━━━━━ Available data ━━━━━

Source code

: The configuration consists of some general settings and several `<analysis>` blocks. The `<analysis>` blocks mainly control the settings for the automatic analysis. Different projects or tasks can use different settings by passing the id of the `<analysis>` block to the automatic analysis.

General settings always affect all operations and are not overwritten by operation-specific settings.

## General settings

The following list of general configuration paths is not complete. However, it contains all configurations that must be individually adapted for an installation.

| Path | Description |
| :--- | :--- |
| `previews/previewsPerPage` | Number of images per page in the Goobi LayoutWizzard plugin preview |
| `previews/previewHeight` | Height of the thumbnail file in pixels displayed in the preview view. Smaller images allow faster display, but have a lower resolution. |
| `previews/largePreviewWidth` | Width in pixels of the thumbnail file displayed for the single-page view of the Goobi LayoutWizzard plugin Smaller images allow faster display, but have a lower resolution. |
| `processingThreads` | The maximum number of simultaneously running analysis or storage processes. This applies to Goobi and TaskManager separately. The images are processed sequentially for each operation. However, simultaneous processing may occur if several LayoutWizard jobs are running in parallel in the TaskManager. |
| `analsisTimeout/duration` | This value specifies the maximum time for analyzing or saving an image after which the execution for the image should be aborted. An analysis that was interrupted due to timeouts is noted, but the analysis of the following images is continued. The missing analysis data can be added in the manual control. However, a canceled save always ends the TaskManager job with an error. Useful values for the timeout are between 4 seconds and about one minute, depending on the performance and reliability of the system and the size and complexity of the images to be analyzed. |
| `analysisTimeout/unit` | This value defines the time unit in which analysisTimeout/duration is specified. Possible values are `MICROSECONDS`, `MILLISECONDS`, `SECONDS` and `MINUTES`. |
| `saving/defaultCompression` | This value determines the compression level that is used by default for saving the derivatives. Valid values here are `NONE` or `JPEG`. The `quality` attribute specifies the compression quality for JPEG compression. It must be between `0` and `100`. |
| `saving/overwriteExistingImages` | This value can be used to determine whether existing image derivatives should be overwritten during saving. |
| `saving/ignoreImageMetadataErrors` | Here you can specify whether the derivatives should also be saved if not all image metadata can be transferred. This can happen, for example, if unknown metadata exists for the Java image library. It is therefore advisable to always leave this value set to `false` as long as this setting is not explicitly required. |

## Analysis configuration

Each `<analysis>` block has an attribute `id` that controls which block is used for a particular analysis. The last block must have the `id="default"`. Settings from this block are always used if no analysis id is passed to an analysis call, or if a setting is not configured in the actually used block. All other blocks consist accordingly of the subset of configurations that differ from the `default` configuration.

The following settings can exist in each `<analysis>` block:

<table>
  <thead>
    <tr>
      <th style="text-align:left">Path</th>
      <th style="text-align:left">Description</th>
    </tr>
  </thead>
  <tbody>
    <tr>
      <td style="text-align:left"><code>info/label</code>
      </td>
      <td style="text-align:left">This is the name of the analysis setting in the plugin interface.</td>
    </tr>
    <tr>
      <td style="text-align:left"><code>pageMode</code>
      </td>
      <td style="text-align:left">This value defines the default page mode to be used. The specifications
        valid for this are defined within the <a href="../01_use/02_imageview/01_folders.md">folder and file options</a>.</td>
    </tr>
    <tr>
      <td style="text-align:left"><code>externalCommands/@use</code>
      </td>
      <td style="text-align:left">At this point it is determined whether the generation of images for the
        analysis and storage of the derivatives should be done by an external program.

━━━━━

Task description => Rewrite the lines above as a JSON list of strings, one string per line, leaving out blank lines.

Answer box =>
[
  "Source code",
  ": The configuration consists of some general settings and several `<analysis>` blocks. The `<analysis>` blocks mainly control the settings for the automatic analysis. Different projects or tasks can use different settings by passing the id of the `<analysis>` block to the automatic analysis.",
  "General settings always affect all operations and are not overwritten by operation-specific settings.",
  "## General settings",
  "The following list of general configuration paths is not complete. However, it contains all configurations that must be individually adapted for an installation.",
  "| Path | Description |",
  "| :--- | :--- |",
  "| `previews/previewsPerPage` | Number of images per page in the Goobi LayoutWizzard plugin preview |",
  "| `previews/previewHeight` | Height of the thumbnail file in pixels displayed in the preview view. Smaller images allow faster display, but have a lower resolution. |",
  "| `previews/largePreviewWidth` | Width in pixels of the thumbnail file displayed for the single-page view of the Goobi LayoutWizzard plugin Smaller images allow faster display, but have a lower resolution. |",
  "| `processingThreads` | The maximum number of simultaneously running analysis or storage processes. This applies to Goobi and TaskManager separately. The images are processed sequentially for each operation. However, simultaneous processing may occur if several LayoutWizard jobs are running in parallel in the TaskManager. |",
  "| `analsisTimeout/duration` | This value specifies the maximum time for analyzing or saving an image after which the execution for the image should be aborted. An analysis that was interrupted due to timeouts is noted, but the analysis of the following images is continued. The missing analysis data can be added in the manual control. However, a canceled save always ends the TaskManager job with an error. Useful values for the timeout are between 4 seconds and about one minute, depending on the performance and reliability of the system and the size and complexity of the images to be analyzed. |",
  "| `analysisTimeout/unit` | This value defines the time unit in which analysisTimeout/duration is specified. Possible values are `MICROSECONDS`, `MILLISECONDS`, `SECONDS` and `MINUTES`. |",
  "| `saving/defaultCompression` | This value determines the compression level that is used by default for saving the derivatives. Valid values here are `NONE` or `JPEG`. The `quality` attribute specifies the compression quality for JPEG compression. It must be between `0` and `100`. |",
  "| `saving/overwriteExistingImages` | This value can be used to determine whether existing image derivatives should be overwritten during saving. |",
  "| `saving/ignoreImageMetadataErrors` | Here you can specify whether the derivatives should also be saved if not all image metadata can be transferred. This can happen, for example, if unknown metadata exists for the Java image library. It is therefore advisable to always leave this value set to `false` as long as this setting is not explicitly required. |",
  "## Analysis configuration",
  "Each `<analysis>` block has an attribute `id` that controls which block is used for a particular analysis. The last block must have the `id=\"default\"`. Settings from this block are always used if no analysis id is passed to an analysis call, or if a setting is not configured in the actually used block. All other blocks consist accordingly of the subset of configurations that differ from the `default` configuration.",
  "The following settings can exist in each `<analysis>` block:",
  "<table>",
  "  <thead>",
  "    <tr>",
  "      <th style=\"text-align:left\">Path</th>",
  "      <th style=\"text-align:left\">Description</th>",
  "    </tr>",
  "  </thead>",
  "  <tbody>",
  "    <tr>",
  "      <td style=\"text-align:left\"><code>info/label</code>",
  "      </td>",
  "      <td style=\"text-align:left\">This is the name of the analysis setting in the plugin interface.</td>",
  "    </tr>",
  "    <tr>",
  "      <td style=\"text-align:left\"><code>pageMode</code>",
  "      </td>",
  "      <td style=\"text-align:left\">This value defines the default page mode to be used. The specifications",
  "        valid for this are defined within the <a href=\"../01_use/02_imageview/01_folders.md\">folder and file options</a>.</td>",
  "    </tr>",
  "    <tr>",
  "      <td style=\"text-align:left\"><code>externalCommands/@use</code>",
  "      </td>",
  "      <td style=\"text-align:left\">At this point it is determined whether the generation of images for the",
  "        analysis and storage of the derivatives should be done by an external program."
]